TEPCO confirms “cold shutdown” by January 2012. The Ministry of Education increases the radiation limits for schools. The decision to avoid the closure of three quarters of institutions Fukushima, and the loss of the academic year for hundreds of thousands of students.

Tokyo (AsiaNews / Agencies) - The fuel rods of reactors N. 2 and 3 at the Fukushima plant are now also partially fused. The Tokyo Electricity Power Company (TEPCO), which operates the plant, says that the new discovery does not alter the company's plans to achieve a "cold shutdown" of the plant by January 2012. The fuel rods of the No. 1 reactor fused immediately after the earthquake and tsunami of 11 March, the engineers say. The damage to the No. 2 reactor began three days after the earthquake. The uranium fuel rods in the No. 3 reactor began to suffer damages in the afternoon of March 13. The damage caused by earthquake and tsunami affected the reactor cooling system, which now, however, technicians claim, is in a stable condition, and are being cooled. The meltdown and radioactive leak has forced the creation of a safety zone of 20 km around the plant where it is forbidden to enter, and the evacuation of some nearby towns.

Meanwhile the government has decided to lower the level of nuclear safety in schools, raising the limits of radiation to which children may be exposed. The decision has provoked protests and demonstrations by parents. Under the new rules Japanese children may be exposed to radiation 20 times stronger than in the past. The new rules mean that the level of radiation allowed for a Japanese child is equivalent to that of a German nuclear worker.

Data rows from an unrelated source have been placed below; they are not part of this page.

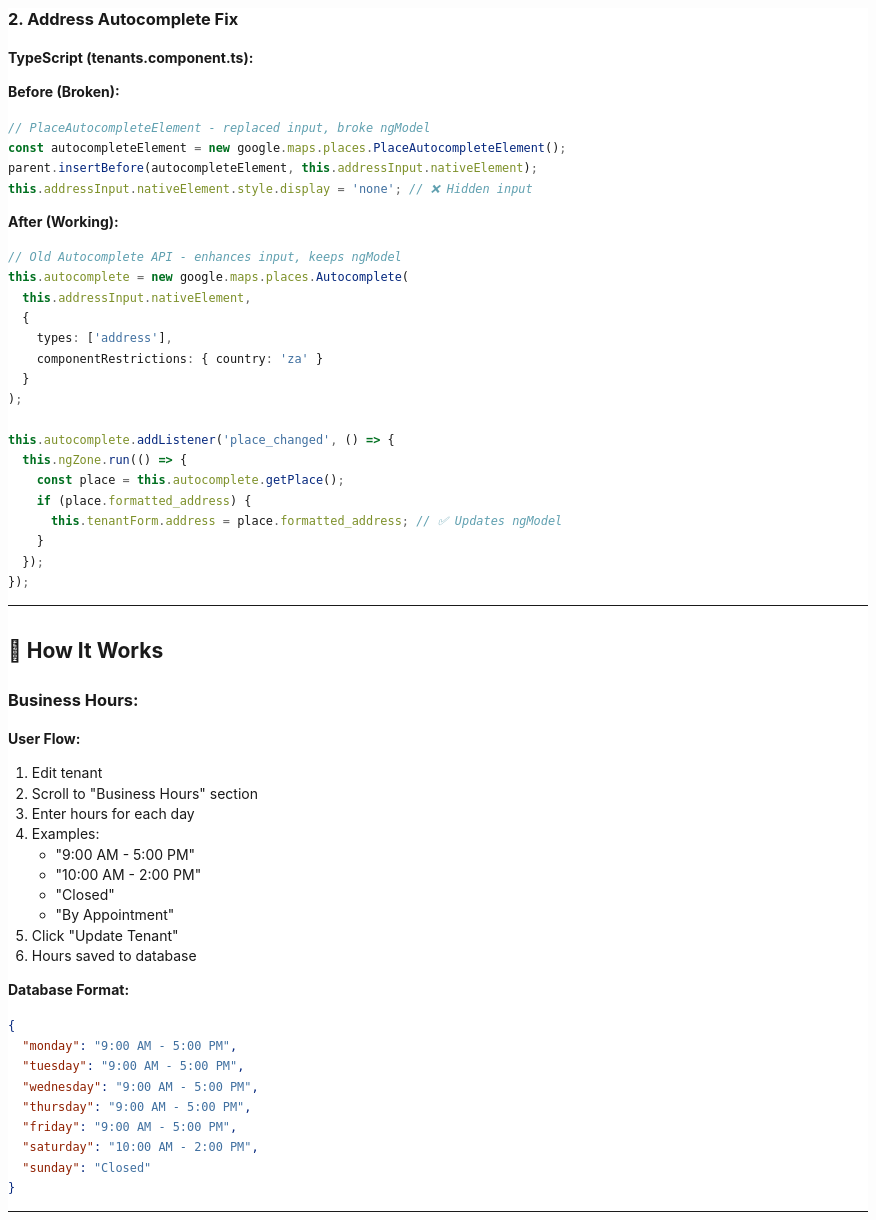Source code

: ### 2. Address Autocomplete Fix

**TypeScript (tenants.component.ts):**

**Before (Broken):**
```typescript
// PlaceAutocompleteElement - replaced input, broke ngModel
const autocompleteElement = new google.maps.places.PlaceAutocompleteElement();
parent.insertBefore(autocompleteElement, this.addressInput.nativeElement);
this.addressInput.nativeElement.style.display = 'none'; // ❌ Hidden input
```

**After (Working):**
```typescript
// Old Autocomplete API - enhances input, keeps ngModel
this.autocomplete = new google.maps.places.Autocomplete(
  this.addressInput.nativeElement,
  {
    types: ['address'],
    componentRestrictions: { country: 'za' }
  }
);

this.autocomplete.addListener('place_changed', () => {
  this.ngZone.run(() => {
    const place = this.autocomplete.getPlace();
    if (place.formatted_address) {
      this.tenantForm.address = place.formatted_address; // ✅ Updates ngModel
    }
  });
});
```

---

## 🎯 How It Works

### Business Hours:

**User Flow:**
1. Edit tenant
2. Scroll to "Business Hours" section
3. Enter hours for each day
4. Examples:
   - "9:00 AM - 5:00 PM"
   - "10:00 AM - 2:00 PM"
   - "Closed"
   - "By Appointment"
5. Click "Update Tenant"
6. Hours saved to database

**Database Format:**
```json
{
  "monday": "9:00 AM - 5:00 PM",
  "tuesday": "9:00 AM - 5:00 PM",
  "wednesday": "9:00 AM - 5:00 PM",
  "thursday": "9:00 AM - 5:00 PM",
  "friday": "9:00 AM - 5:00 PM",
  "saturday": "10:00 AM - 2:00 PM",
  "sunday": "Closed"
}
```

---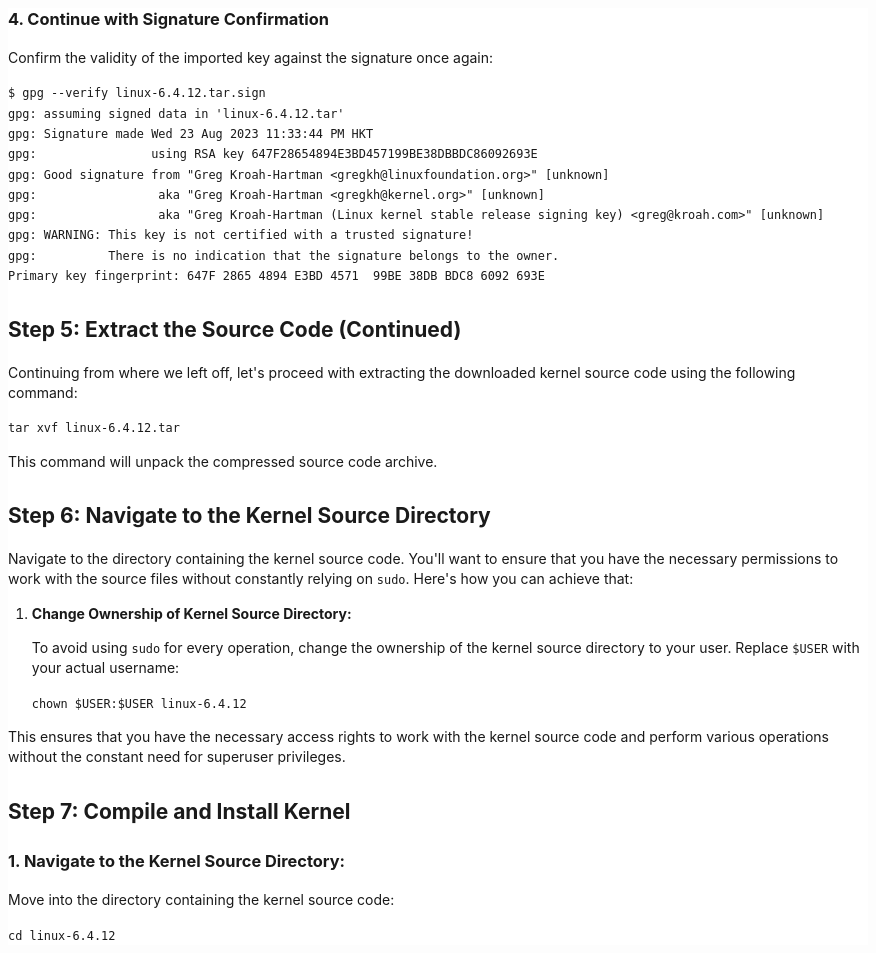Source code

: ### 4. Continue with Signature Confirmation

   Confirm the validity of the imported key against the signature once again:
   ```shell
   $ gpg --verify linux-6.4.12.tar.sign  
   gpg: assuming signed data in 'linux-6.4.12.tar'
   gpg: Signature made Wed 23 Aug 2023 11:33:44 PM HKT
   gpg:                using RSA key 647F28654894E3BD457199BE38DBBDC86092693E
   gpg: Good signature from "Greg Kroah-Hartman <gregkh@linuxfoundation.org>" [unknown]
   gpg:                 aka "Greg Kroah-Hartman <gregkh@kernel.org>" [unknown]
   gpg:                 aka "Greg Kroah-Hartman (Linux kernel stable release signing key) <greg@kroah.com>" [unknown]
   gpg: WARNING: This key is not certified with a trusted signature!
   gpg:          There is no indication that the signature belongs to the owner.
   Primary key fingerprint: 647F 2865 4894 E3BD 4571  99BE 38DB BDC8 6092 693E
   ```

## Step 5: Extract the Source Code (Continued)

Continuing from where we left off, let's proceed with extracting the downloaded kernel source code using the following command:

```shell
tar xvf linux-6.4.12.tar
```

This command will unpack the compressed source code archive.

## Step 6: Navigate to the Kernel Source Directory

Navigate to the directory containing the kernel source code. You'll want to ensure that you have the necessary permissions to work with the source files without constantly relying on `sudo`. Here's how you can achieve that:

1. **Change Ownership of Kernel Source Directory:**

   To avoid using `sudo` for every operation, change the ownership of the kernel source directory to your user. Replace `$USER` with your actual username:
   
   ```shell
   chown $USER:$USER linux-6.4.12
   ```

This ensures that you have the necessary access rights to work with the kernel source code and perform various operations without the constant need for superuser privileges.

## Step 7: Compile and Install Kernel

### 1. Navigate to the Kernel Source Directory:
   
   Move into the directory containing the kernel source code:
   ```shell
   cd linux-6.4.12
   ```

The government has defended its decision saying that it is necessary to keep schools open in the Fukushima area. According to the group "Physicians for Social Responsibility" children now have one chance in 200 of developing cancer, compared with a probability of one in 500 guaranteed by the old rules. Controversy is also raging within the government. The chief scientific adviser to the prime minister has resigned in protest. The government said it had no choice. Three quarters of schools had to close Fukushima, excluding hundreds of thousands of children from education. Hundreds of parents from Fukushima have travelled to Tokyo demonstrate outside the Ministry of Education.